This year, 2017, May 5th marked the 1000th birthday of Casalvieri. Not that the area of the Val di Comino or Terre Comino was not peopled previously, but this date records the first written acknowledgement of its existence.
One thousand years, each remembered here with a word to create a picture of a special town. The first celebration for this millenial anniversary has been held on May 6th.
To reach the centre of the celebration, one passes through the more modern section of the town at the bottom of the hill and rounding the bend arrive at the opening into the municipal square (Piazza Municipale) with the city hall ahead.

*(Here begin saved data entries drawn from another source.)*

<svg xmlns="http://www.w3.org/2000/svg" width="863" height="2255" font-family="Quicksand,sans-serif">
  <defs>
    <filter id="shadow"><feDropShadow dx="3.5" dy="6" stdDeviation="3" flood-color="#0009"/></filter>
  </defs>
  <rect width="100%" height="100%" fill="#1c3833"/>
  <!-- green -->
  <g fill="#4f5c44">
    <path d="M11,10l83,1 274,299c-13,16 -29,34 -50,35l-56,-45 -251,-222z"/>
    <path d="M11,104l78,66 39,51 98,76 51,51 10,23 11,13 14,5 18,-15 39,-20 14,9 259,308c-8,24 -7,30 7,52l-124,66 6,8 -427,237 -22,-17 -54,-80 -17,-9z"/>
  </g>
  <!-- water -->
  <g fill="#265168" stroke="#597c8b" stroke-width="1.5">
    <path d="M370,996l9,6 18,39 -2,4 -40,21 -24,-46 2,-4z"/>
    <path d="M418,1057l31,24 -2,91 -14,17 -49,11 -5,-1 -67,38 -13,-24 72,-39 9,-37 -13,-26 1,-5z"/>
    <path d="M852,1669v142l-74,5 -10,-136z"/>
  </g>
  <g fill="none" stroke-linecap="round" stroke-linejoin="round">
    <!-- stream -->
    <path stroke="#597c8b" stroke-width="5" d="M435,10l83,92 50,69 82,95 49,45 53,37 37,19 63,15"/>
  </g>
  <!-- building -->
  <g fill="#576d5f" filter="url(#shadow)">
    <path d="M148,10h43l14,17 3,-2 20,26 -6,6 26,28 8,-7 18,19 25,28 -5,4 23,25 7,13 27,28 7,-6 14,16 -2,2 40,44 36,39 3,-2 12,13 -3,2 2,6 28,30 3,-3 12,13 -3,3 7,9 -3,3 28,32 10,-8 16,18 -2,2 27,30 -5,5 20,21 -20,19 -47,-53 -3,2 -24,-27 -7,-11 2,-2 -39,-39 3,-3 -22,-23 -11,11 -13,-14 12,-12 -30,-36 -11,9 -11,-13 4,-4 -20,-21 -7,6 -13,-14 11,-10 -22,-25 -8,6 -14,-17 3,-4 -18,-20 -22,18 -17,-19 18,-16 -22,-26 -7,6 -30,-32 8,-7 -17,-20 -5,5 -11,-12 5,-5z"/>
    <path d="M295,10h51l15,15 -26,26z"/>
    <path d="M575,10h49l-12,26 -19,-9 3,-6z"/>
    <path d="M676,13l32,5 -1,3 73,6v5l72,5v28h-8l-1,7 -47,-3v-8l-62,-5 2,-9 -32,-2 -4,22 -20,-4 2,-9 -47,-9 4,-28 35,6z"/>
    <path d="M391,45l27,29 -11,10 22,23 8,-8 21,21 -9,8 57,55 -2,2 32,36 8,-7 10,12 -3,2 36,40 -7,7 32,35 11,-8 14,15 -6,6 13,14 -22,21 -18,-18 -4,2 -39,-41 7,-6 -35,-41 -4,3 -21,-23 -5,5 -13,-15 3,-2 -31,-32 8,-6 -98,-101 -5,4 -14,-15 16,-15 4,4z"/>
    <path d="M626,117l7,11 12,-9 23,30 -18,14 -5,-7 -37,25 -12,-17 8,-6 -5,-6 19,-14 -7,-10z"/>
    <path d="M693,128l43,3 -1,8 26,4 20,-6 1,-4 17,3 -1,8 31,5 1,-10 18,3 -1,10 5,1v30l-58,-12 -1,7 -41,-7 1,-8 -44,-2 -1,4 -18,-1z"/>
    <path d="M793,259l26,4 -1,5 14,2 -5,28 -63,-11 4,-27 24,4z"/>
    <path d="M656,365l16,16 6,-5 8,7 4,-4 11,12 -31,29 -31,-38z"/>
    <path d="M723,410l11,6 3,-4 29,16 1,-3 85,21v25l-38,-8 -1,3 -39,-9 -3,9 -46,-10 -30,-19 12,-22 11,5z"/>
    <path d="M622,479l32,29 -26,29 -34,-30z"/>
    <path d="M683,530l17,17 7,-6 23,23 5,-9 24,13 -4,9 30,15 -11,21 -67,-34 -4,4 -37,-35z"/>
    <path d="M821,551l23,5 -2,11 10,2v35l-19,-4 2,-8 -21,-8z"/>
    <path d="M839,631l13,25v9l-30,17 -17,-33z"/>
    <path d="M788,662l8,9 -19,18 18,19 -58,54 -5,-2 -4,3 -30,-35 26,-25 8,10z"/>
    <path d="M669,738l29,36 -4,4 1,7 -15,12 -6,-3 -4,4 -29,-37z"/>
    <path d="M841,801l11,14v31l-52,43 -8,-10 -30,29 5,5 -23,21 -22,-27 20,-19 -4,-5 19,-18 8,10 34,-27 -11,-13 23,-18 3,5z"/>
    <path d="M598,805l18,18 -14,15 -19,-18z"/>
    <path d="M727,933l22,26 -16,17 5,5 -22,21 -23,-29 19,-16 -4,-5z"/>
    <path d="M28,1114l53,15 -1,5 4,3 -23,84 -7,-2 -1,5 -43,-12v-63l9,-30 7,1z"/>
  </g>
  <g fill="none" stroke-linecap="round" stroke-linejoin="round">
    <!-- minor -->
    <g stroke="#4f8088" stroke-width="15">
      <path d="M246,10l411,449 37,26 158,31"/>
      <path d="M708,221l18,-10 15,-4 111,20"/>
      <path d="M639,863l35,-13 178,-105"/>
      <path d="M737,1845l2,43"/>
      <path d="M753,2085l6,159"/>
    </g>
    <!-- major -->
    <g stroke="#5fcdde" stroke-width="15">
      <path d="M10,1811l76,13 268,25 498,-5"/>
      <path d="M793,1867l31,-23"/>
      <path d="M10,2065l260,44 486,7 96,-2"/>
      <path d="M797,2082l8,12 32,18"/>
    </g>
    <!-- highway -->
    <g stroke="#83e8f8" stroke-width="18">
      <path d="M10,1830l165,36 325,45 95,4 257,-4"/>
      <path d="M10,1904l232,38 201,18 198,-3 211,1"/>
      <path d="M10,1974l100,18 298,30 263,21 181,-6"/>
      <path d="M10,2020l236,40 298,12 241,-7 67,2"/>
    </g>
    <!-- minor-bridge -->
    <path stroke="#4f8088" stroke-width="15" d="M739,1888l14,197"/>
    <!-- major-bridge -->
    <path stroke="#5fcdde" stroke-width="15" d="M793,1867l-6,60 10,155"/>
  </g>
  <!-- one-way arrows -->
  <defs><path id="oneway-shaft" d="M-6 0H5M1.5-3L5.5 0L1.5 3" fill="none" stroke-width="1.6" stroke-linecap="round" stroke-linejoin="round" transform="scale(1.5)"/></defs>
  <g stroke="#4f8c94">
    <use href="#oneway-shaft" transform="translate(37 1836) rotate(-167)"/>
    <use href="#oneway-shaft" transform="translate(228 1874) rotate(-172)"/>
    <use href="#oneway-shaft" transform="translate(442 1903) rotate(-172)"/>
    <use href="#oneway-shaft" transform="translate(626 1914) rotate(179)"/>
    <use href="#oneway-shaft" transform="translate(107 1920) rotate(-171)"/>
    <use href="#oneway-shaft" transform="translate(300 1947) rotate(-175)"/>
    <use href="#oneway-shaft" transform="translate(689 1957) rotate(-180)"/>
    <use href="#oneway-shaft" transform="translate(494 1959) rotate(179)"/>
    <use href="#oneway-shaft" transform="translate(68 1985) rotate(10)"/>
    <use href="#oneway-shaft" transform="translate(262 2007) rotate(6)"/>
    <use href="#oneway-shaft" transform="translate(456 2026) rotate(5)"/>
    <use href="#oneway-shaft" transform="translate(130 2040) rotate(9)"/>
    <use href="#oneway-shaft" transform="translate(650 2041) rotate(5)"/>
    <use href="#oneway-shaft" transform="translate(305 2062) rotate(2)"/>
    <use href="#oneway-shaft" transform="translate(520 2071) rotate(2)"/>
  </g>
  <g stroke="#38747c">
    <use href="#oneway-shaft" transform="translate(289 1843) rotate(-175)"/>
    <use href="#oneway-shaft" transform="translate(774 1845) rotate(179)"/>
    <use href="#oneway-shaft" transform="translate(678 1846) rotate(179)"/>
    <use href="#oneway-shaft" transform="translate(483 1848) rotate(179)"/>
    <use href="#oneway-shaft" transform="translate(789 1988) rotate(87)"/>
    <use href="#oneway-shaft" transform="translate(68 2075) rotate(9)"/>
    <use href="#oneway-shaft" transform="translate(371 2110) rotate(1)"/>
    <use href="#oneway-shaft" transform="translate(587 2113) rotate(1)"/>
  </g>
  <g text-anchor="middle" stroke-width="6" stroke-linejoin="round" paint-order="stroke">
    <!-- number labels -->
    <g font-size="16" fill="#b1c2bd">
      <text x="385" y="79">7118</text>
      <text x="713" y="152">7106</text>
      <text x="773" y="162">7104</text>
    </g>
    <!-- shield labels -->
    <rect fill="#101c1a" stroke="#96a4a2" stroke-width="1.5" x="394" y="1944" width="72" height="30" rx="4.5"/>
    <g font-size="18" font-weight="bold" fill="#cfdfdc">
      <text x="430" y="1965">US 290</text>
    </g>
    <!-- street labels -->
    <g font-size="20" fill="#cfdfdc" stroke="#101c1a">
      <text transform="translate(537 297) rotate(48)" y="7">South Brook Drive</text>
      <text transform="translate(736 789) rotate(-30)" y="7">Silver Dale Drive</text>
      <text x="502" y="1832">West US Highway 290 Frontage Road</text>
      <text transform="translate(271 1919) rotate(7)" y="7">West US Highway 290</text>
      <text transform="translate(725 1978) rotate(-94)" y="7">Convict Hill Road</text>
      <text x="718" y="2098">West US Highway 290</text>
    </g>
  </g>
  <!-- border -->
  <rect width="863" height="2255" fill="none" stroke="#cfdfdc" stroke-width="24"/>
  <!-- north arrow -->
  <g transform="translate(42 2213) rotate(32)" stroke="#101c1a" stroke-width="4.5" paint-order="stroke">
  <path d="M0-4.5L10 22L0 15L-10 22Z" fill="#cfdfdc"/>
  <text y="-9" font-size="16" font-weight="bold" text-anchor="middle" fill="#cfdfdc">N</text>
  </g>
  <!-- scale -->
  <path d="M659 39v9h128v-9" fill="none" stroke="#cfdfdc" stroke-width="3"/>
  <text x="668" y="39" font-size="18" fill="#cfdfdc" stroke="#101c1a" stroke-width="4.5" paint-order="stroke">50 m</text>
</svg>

Arriving in the morning before the expected start time for celebrations we found the square to still be sparsely occupied, four flags draped on poles outside the City Hall, a few banners with 1017 and 2017 emblazoned on them, the ‘Da Alessio’ cafe and restaurant still waking, and what we assume to be the memorial plaque covered with a blue cloth.

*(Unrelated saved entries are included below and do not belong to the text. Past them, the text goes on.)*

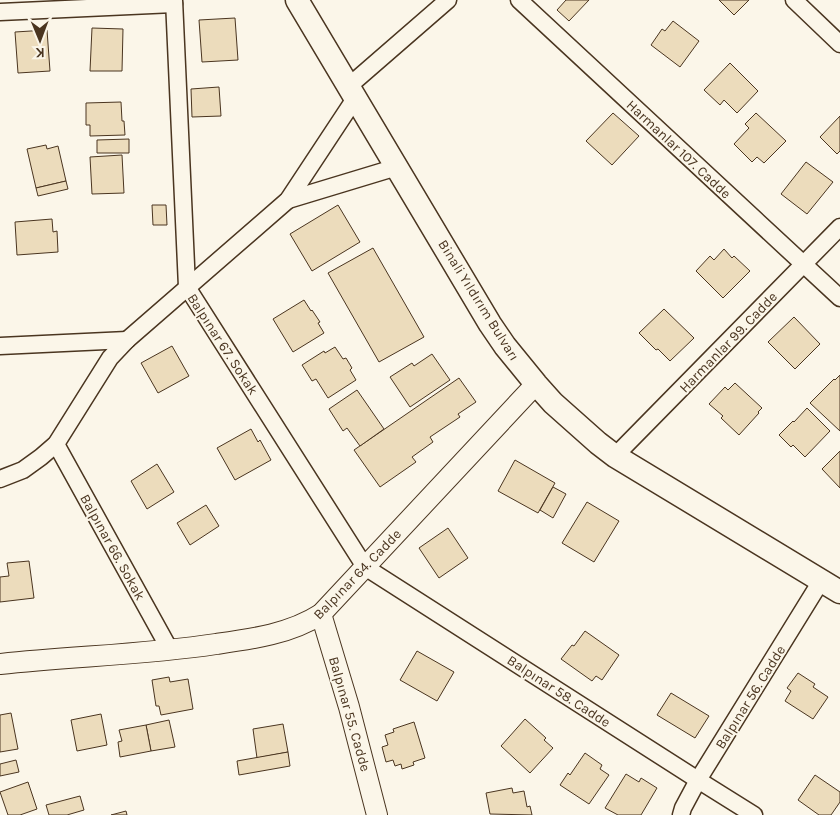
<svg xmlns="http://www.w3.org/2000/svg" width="840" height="815" viewBox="0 0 840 815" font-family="Karla,sans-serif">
	<rect width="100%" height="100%" fill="#fbf6e9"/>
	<g fill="#ecdcbc" stroke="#4a3520">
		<polygon points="566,0 589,0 569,21 557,10"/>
		<polygon points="719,0 749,0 734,15"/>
		<polygon points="235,18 238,60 202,62 199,20"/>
		<polygon points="673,21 699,41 680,67 651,45 662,29 665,31"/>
		<polygon points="92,28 123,29 122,71 90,71"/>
		<polygon points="47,30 50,71 18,73 15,32"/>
		<polygon points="730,63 758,91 737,113 724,100 720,105 704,90"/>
		<polygon points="219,87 221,116 192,117 191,89"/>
		<polygon points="121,102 122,121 124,121 125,135 90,136 90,125 86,125 86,103"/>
		<polygon points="613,113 639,136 612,165 586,141"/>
		<polygon points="756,113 786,141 764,163 757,157 752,162 734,144 749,128 745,124"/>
		<polygon points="840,116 840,151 837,154 820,137"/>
		<polygon points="129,139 129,153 97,153 97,140"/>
		<polygon points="46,145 47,149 58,146 66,181 36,188 27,149"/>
		<polygon points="122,155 124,193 92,194 90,157"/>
		<polygon points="806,162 833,182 807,214 781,194"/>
		<polygon points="66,181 68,189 38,196 36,188"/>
		<polygon points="152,205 166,205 167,225 153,225"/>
		<polygon points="338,205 360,242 312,271 290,234"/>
		<polygon points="52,219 53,232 57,231 58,252 17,255 15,222"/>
		<polygon points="373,248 424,337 379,362 328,273"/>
		<polygon points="724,249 732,258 734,256 750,271 723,298 696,271 710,256 714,260"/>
		<polygon points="304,300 311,311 312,310 320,322 318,323 324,333 293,352 273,319"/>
		<polygon points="664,309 694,338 670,361 658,349 656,350 639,333"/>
		<polygon points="794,317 820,344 795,369 768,342"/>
		<polygon points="172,346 189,376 158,393 141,363"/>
		<polygon points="335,347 343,359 346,358 352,368 350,370 356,380 328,398 316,379 312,381 302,365 324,351 325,353"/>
		<polygon points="432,354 450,380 410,407 390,377 412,363 414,366"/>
		<polygon points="840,375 840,431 810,403 834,379 835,380"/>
		<polygon points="459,378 476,402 458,414 460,417 430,437 433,442 412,457 416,462 380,487 354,450"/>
		<polygon points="735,383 762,408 758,412 759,413 739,435 721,418 723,416 709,404 725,387 728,390"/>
		<polygon points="357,390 384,429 360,446 347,428 343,431 329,409"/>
		<polygon points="807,408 830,431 805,457 793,445 791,447 779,435 793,421 794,422"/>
		<polygon points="251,429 258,442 260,440 271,460 235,480 217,448"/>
		<polygon points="840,451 840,488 822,469"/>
		<polygon points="515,460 555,483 538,513 498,491"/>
		<polygon points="157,464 174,492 147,509 131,481"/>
		<polygon points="553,487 566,494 553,518 540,510"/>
		<polygon points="587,502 619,521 594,562 562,543"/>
		<polygon points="206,505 219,526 190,545 177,523"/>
		<polygon points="448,528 468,558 439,578 419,548"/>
		<polygon points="29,561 34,598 0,602 0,577 9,576 7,563"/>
		<polygon points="585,631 619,655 602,680 596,676 592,681 561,659 572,645 574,646"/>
		<polygon points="417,651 454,672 437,701 400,680"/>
		<polygon points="798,673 815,684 813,687 828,697 813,719 785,701 791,691 787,688"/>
		<polygon points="169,677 170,682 188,679 193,709 161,715 159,706 156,706 152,680"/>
		<polygon points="671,693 709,716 695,738 657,715"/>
		<polygon points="11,713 18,749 0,752 0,715"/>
		<polygon points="101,714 107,745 77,751 71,720"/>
		<polygon points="525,719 546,738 544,740 553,748 530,773 501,746"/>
		<polygon points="169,720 175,747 151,751 146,725"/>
		<polygon points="414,722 425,758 413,762 414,765 402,769 401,764 395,766 393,760 386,762 382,747 388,745 385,735 394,732 393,729"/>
		<polygon points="283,724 288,752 257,758 253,729"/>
		<polygon points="146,725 151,751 120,757 118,742 122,741 119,730"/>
		<polygon points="288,752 290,766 239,775 237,761"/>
		<polygon points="585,753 602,765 600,769 609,775 589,804 560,785 568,773 570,775"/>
		<polygon points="16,760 19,772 0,776 0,764"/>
		<polygon points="626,774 639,782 641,778 657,788 641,815 618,815 605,808"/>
		<polygon points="815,775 840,792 840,802 831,815 819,815 798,800"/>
		<polygon points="28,782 37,809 20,815 8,815 0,792"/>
		<polygon points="512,788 513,793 524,791 527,807 530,806 532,815 490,814 486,793"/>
		<polygon points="80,796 84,810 67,815 49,815 46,805"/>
		<polygon points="126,811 127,815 111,815"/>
	</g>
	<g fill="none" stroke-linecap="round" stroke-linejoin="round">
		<g stroke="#4a3520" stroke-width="19">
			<g id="minor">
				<polyline points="174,0 187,287 365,567 698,780 754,815"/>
				<polyline points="519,0 840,298"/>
				<polyline points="794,0 840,44"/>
				<polyline points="0,12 174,4"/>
				<polyline points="349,86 448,0"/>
				<polyline points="288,200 397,167"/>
				<polyline points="0,346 127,340"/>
				<polyline points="56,444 170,650"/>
				<polyline points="615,456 840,227"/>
				<polyline points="0,479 23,470 41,457 56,444 110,358 127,340 288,200 356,97"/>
				<polyline points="681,815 683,808 698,780 821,581"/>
			</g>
		</g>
		<g stroke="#4a3520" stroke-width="22">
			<g id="tertiary">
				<polyline points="321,614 349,707 377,815"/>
				<path d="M0 664C72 656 144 655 216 644 252 639 290 634 321 614L536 384"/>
			</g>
		</g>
		<g stroke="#4a3520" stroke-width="25">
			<polyline id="secondary" points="297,0 490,324 505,346 536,384 553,403 598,443 615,456 840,592"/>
		</g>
		<use href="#minor" stroke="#fbf6e9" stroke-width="16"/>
		<use href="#tertiary" stroke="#fbf6e9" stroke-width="20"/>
		<use href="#secondary" stroke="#fbf6e9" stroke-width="22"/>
	</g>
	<g text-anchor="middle" stroke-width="4" stroke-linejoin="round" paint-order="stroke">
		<g font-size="14" fill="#4a3520" stroke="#fbf6e9">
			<text transform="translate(679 149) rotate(43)" y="5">Harmanlar 107. Cadde</text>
			<text transform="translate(479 300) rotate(58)" y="5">Binali Yıldırım Bulvarı</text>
			<text transform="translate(728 342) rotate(-46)" y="5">Harmanlar 99. Cadde</text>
			<text transform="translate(223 344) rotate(57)" y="5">Balpınar 67. Sokak</text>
			<text transform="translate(113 547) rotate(61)" y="5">Balpınar 66. Sokak</text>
			<text transform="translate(357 574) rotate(-46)" y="5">Balpınar 64. Cadde</text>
			<text transform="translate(559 691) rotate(33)" y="5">Balpınar 58. Cadde</text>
			<text transform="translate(750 697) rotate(-58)" y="5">Balpınar 56. Cadde</text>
			<text transform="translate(350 714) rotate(74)" y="5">Balpınar 55. Cadde</text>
		</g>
	</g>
	<g transform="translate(40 40) rotate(179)" stroke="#fbf6e9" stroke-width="4" paint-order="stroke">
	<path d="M0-4L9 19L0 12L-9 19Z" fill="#4a3520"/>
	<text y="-8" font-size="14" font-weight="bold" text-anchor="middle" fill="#4a3520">K</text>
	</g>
</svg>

Standing near Da Alessio and gazing across, Casalvieri municipal square reminds us of something from further south in Italy, buildings are white or pale shades and of no more than three levels. The square seems to be nervously waiting for the summer heat. Meanwhile, the triumvirate of street lights, ubiquitous in Circiaria towns, remind the visitor more of Baker Street in London in Sherlock Holmes’ era.
Within a few minutes the various official delegates began arriving and locals and visitors added occupation to the square. The variegated audience created a moving image of Italy from an old movie while the the backdrop, the square itself, remains just as pristine as during our previous visit.

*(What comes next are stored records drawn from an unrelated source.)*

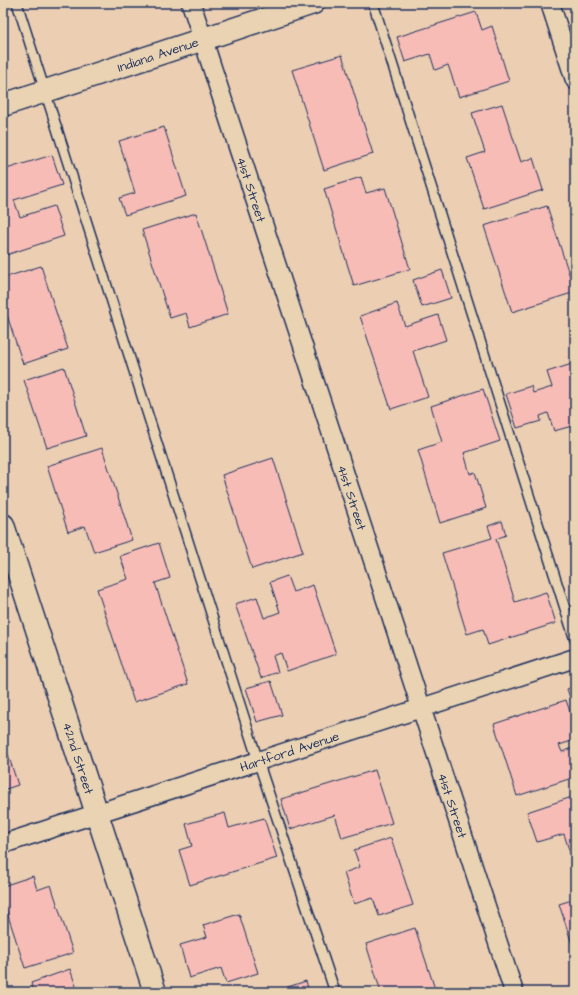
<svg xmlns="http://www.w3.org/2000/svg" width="578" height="995" font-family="'Architects Daughter',sans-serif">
	<rect width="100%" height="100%" fill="#ecceb3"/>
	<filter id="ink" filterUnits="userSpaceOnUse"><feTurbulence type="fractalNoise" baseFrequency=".025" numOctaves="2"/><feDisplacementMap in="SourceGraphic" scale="8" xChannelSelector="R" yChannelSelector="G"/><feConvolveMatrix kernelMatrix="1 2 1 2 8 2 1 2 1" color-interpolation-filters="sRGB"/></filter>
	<g filter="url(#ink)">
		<g fill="#f8bcb7" stroke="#1b2f5e">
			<path d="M 476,12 L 482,30 L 492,26 L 509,81 L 459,97 L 448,65 L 435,70 L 430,54 L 405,62 L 397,37 Z"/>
			<path d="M 342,55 L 373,154 L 324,170 L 292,70 Z"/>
			<path d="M 502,104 L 521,162 L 533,158 L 543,190 L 484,209 L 467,158 L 485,152 L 472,113 Z"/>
			<path d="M 164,127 L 186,196 L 125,215 L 119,198 L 135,193 L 119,141 Z"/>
			<path d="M 52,155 L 62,185 L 14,200 L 20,217 L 54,206 L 64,236 L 3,256 L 3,170 Z"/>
			<path d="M 361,177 L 366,193 L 385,188 L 410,269 L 354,286 L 324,189 Z"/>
			<path d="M 547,206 L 575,292 L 512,312 L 484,226 Z"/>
			<path d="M 196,213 L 228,314 L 190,327 L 186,313 L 170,318 L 142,230 Z"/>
			<path d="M 41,266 L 68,349 L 23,364 L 3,303 L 3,278 Z"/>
			<path d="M 442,270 L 451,298 L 422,307 L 413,280 Z"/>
			<path d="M 397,303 L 405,326 L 438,315 L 446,340 L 413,351 L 428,397 L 391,409 L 360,316 Z"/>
			<path d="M 575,363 L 575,433 L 574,433 L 572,426 L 554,431 L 548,413 L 540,416 L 541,421 L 517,428 L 506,394 L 531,386 L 533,393 L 552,387 L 547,372 Z"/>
			<path d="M 64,367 L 86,436 L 47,448 L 24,380 Z"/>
			<path d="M 483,389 L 500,441 L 464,453 L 470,474 L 475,472 L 486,508 L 440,523 L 418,450 L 442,442 L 431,406 Z"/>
			<path d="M 102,448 L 132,540 L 94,552 L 85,526 L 68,532 L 47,466 Z"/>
			<path d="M 273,458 L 303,552 L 252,569 L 222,475 Z"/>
			<path d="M 502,521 L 506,535 L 496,539 L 515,602 L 546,592 L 556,623 L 488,645 L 483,629 L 467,634 L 442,553 L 492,538 L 488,526 Z"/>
			<path d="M 159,543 L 170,578 L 155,583 L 188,684 L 134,702 L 97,589 L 128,579 L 120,556 Z"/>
			<path d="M 287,576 L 293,592 L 313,585 L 336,654 L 287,671 L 281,653 L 273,656 L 278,672 L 261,678 L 235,604 L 257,597 L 264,618 L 280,612 L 270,582 Z"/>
			<path d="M 271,681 L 282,715 L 257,722 L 246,688 Z"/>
			<path d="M 575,686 L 575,708 L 574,709 L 567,689 Z"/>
			<path d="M 566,700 L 575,726 L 575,740 L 559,745 L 562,752 L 575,747 L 575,777 L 517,796 L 494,724 Z"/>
			<path d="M 3,739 L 18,785 L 3,790 Z"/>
			<path d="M 375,770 L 392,823 L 342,838 L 335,815 L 290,829 L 281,799 Z"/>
			<path d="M 575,796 L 575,869 L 564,834 L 537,842 L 527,812 Z"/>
			<path d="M 225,813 L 229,828 L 264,818 L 277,858 L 190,885 L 179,850 L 192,846 L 186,824 Z"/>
			<path d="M 391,838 L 413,905 L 379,916 L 373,898 L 354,904 L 344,873 L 360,867 L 354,850 Z"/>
			<path d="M 33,876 L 37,890 L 51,885 L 73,953 L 25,968 L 3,900 L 3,886 Z"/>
			<path d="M 575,899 L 575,953 L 559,904 Z"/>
			<path d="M 239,914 L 258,973 L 226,983 L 221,968 L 189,978 L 180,945 L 207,937 L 203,925 Z"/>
			<path d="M 415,928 L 436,992 L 381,992 L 366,944 Z"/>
			<path d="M 70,969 L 78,992 L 34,992 L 31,983 Z"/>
			<path d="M 306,981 L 309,992 L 273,992 Z"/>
		</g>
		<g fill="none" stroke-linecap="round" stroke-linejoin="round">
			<defs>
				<g id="service">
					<path d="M 17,3 L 258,761 L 335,992"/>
					<path d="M 373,3 L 575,640"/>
				</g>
				<g id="minor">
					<path id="s1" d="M 191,3 L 514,992"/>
					<path d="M 550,3 L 575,80"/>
					<path id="s2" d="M 3,844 L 575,658"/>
				</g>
				<g id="tertiary">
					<path id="s3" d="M 3,525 L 155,992"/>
				</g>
				<g id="secondary">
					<path id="s4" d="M 3,105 L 313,3"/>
				</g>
			</defs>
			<use href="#service" stroke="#1b2f5e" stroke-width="12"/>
			<use href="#minor" stroke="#1b2f5e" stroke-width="21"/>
			<use href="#tertiary" stroke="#1b2f5e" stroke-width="25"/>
			<use href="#secondary" stroke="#1b2f5e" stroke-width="25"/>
			<use href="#service" stroke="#e9d3b2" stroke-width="9"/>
			<use href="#minor" stroke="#e9d3b2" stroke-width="18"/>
			<use href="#tertiary" stroke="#e9d3b2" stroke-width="22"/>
			<use href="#secondary" stroke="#e9d3b2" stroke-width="22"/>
		</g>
	</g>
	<g text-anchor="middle" stroke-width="3" stroke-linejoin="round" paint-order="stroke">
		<g font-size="13" fill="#1b2f5e" stroke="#e9d3b2">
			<text dy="5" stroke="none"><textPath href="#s4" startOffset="163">Indiana Avenue</textPath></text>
			<text dy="5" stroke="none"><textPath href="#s1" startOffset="196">41st Street</textPath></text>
			<text dy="5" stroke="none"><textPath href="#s1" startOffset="520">41st Street</textPath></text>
			<text dy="5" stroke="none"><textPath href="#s2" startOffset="301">Hartford Avenue</textPath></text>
			<text dy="5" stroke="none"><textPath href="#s3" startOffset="245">42nd Street</textPath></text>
			<text dy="5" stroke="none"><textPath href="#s1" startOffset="844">41st Street</textPath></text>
		</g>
	</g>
	<rect width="578" height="995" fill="none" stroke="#e9d3b2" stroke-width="16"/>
	<rect x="8" y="8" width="562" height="979" fill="none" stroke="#1b2f5e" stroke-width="1.5" filter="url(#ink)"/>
</svg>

Just about every job and personality type could be recognised. Leading the attendance register was a football team of local mayors, bedecked in their ribbons of office, five of whom had brought their badges of honour, the pennants of their towns such as Vicalvi, Fontechiari, Alvito, Santo Padre and Picinisco. A smaller team of the brides of Christ in their traditional uniforms waited on the edge of the square.
The classical Italian officialdom was represented by a portfolio of uniformed senior representatives – the challenge for each authority must have been to find a new colour scheme for their respective uniforms. A group of girls and boys were dressed in traditional garb – the girls reminding us of how beautiful young Neapolitan heritage girls can be, and the boys with white shirts and red scarves struggling to not break out into typical behaviour of their type.
One group of ‘ragazzi’ – ‘children’ is not a good translation – displayed their commitment to karate, while another bunch of girls displayed banners they prepared at school, commemorating the event. Old men chatted and one or two groups of politically active men could be espied.
The traditional Italian life of a ‘piazza’ (square) was interrupted by the sound of drums and the arrival of the ‘Sbandieratori’ (Flag wavers) of Carpineto Romano, a quite famous group of young men, in bright renaissance dress, who perform a wide range of aerial ‘stunts’ with large flags, backed by drums and trumpet horns. The initial display by the Bandieratori gave entertainment time for the stragglers to arrive and subsequently the movement of the now about 200 attendees to the City hall, and into the ‘council chambers’ on the first floor, where about 100 were safely seated.
The official proceedings commenced with the council formally adopting the memorial, followed by speeches by the mayor, and other elected officers and the President from the province. A large framed reproduction of the original text from 5th May 1017 was unveiled while Don Luigi translated the text, introducing us to the local history.
Returning to the square, the marble plaque on the front of the city hall was unveiled and the throng was led by the musicians and traditionally dressed lords and ladies, a bandit and peasants up the cobblestone way to the front of the Church of St John the Baptist. It is not Italy without a religious celebration! This procession seemed to interest the swifts who swooped and soared, swerving and diving around the crowd between the buildings fronting the way.
The sound of the beating drums fell away to be replaced by the glory of the magnificent pipe organ of the church.
The ‘music master’, Natalino Catallo performs an enviable and joyous task in bringing the beauty of the organ and the voices of the choir to those who are fortunate enough to worship in this wonderful church. The memorial service was led by Don Alessandro, who promised the local politicians gathered under his gaze that he would not overstay his welcome and reminded them that even an emperor like Henry II had been accepted as a saint into the kingdom of God, ahead of some righteous competition.
The service closed appropriately in time for the procession, led once again by the musicians, to return to the top of the square and line up at Da Alessio to gain a share of the buffet banquet provided by the goodwill of the city hall. The exercises by the musicians and the flag wavers were well rewarded by plates, full and refilled with the local meats and pastries. There were also many of us keen for a sip or two of the pleasant regional wine, keeping the waitress busy between the cellar and the serving table bringing replacement bottles of red and white.
Standing on the open balcony at the rear of the restaurant one could appreciate the power of nature in Val di Comino, with the hills and lower mountains covered in verdant forests from which other small towns such as Casalattico peeked.
On the bar was a plaque that reminded us of the role of emigration in the culture of this town. It is a gift from the Casalvieri people of New York, expressing gratitude to the Da Alessio family for bringing the culture of the town to their city.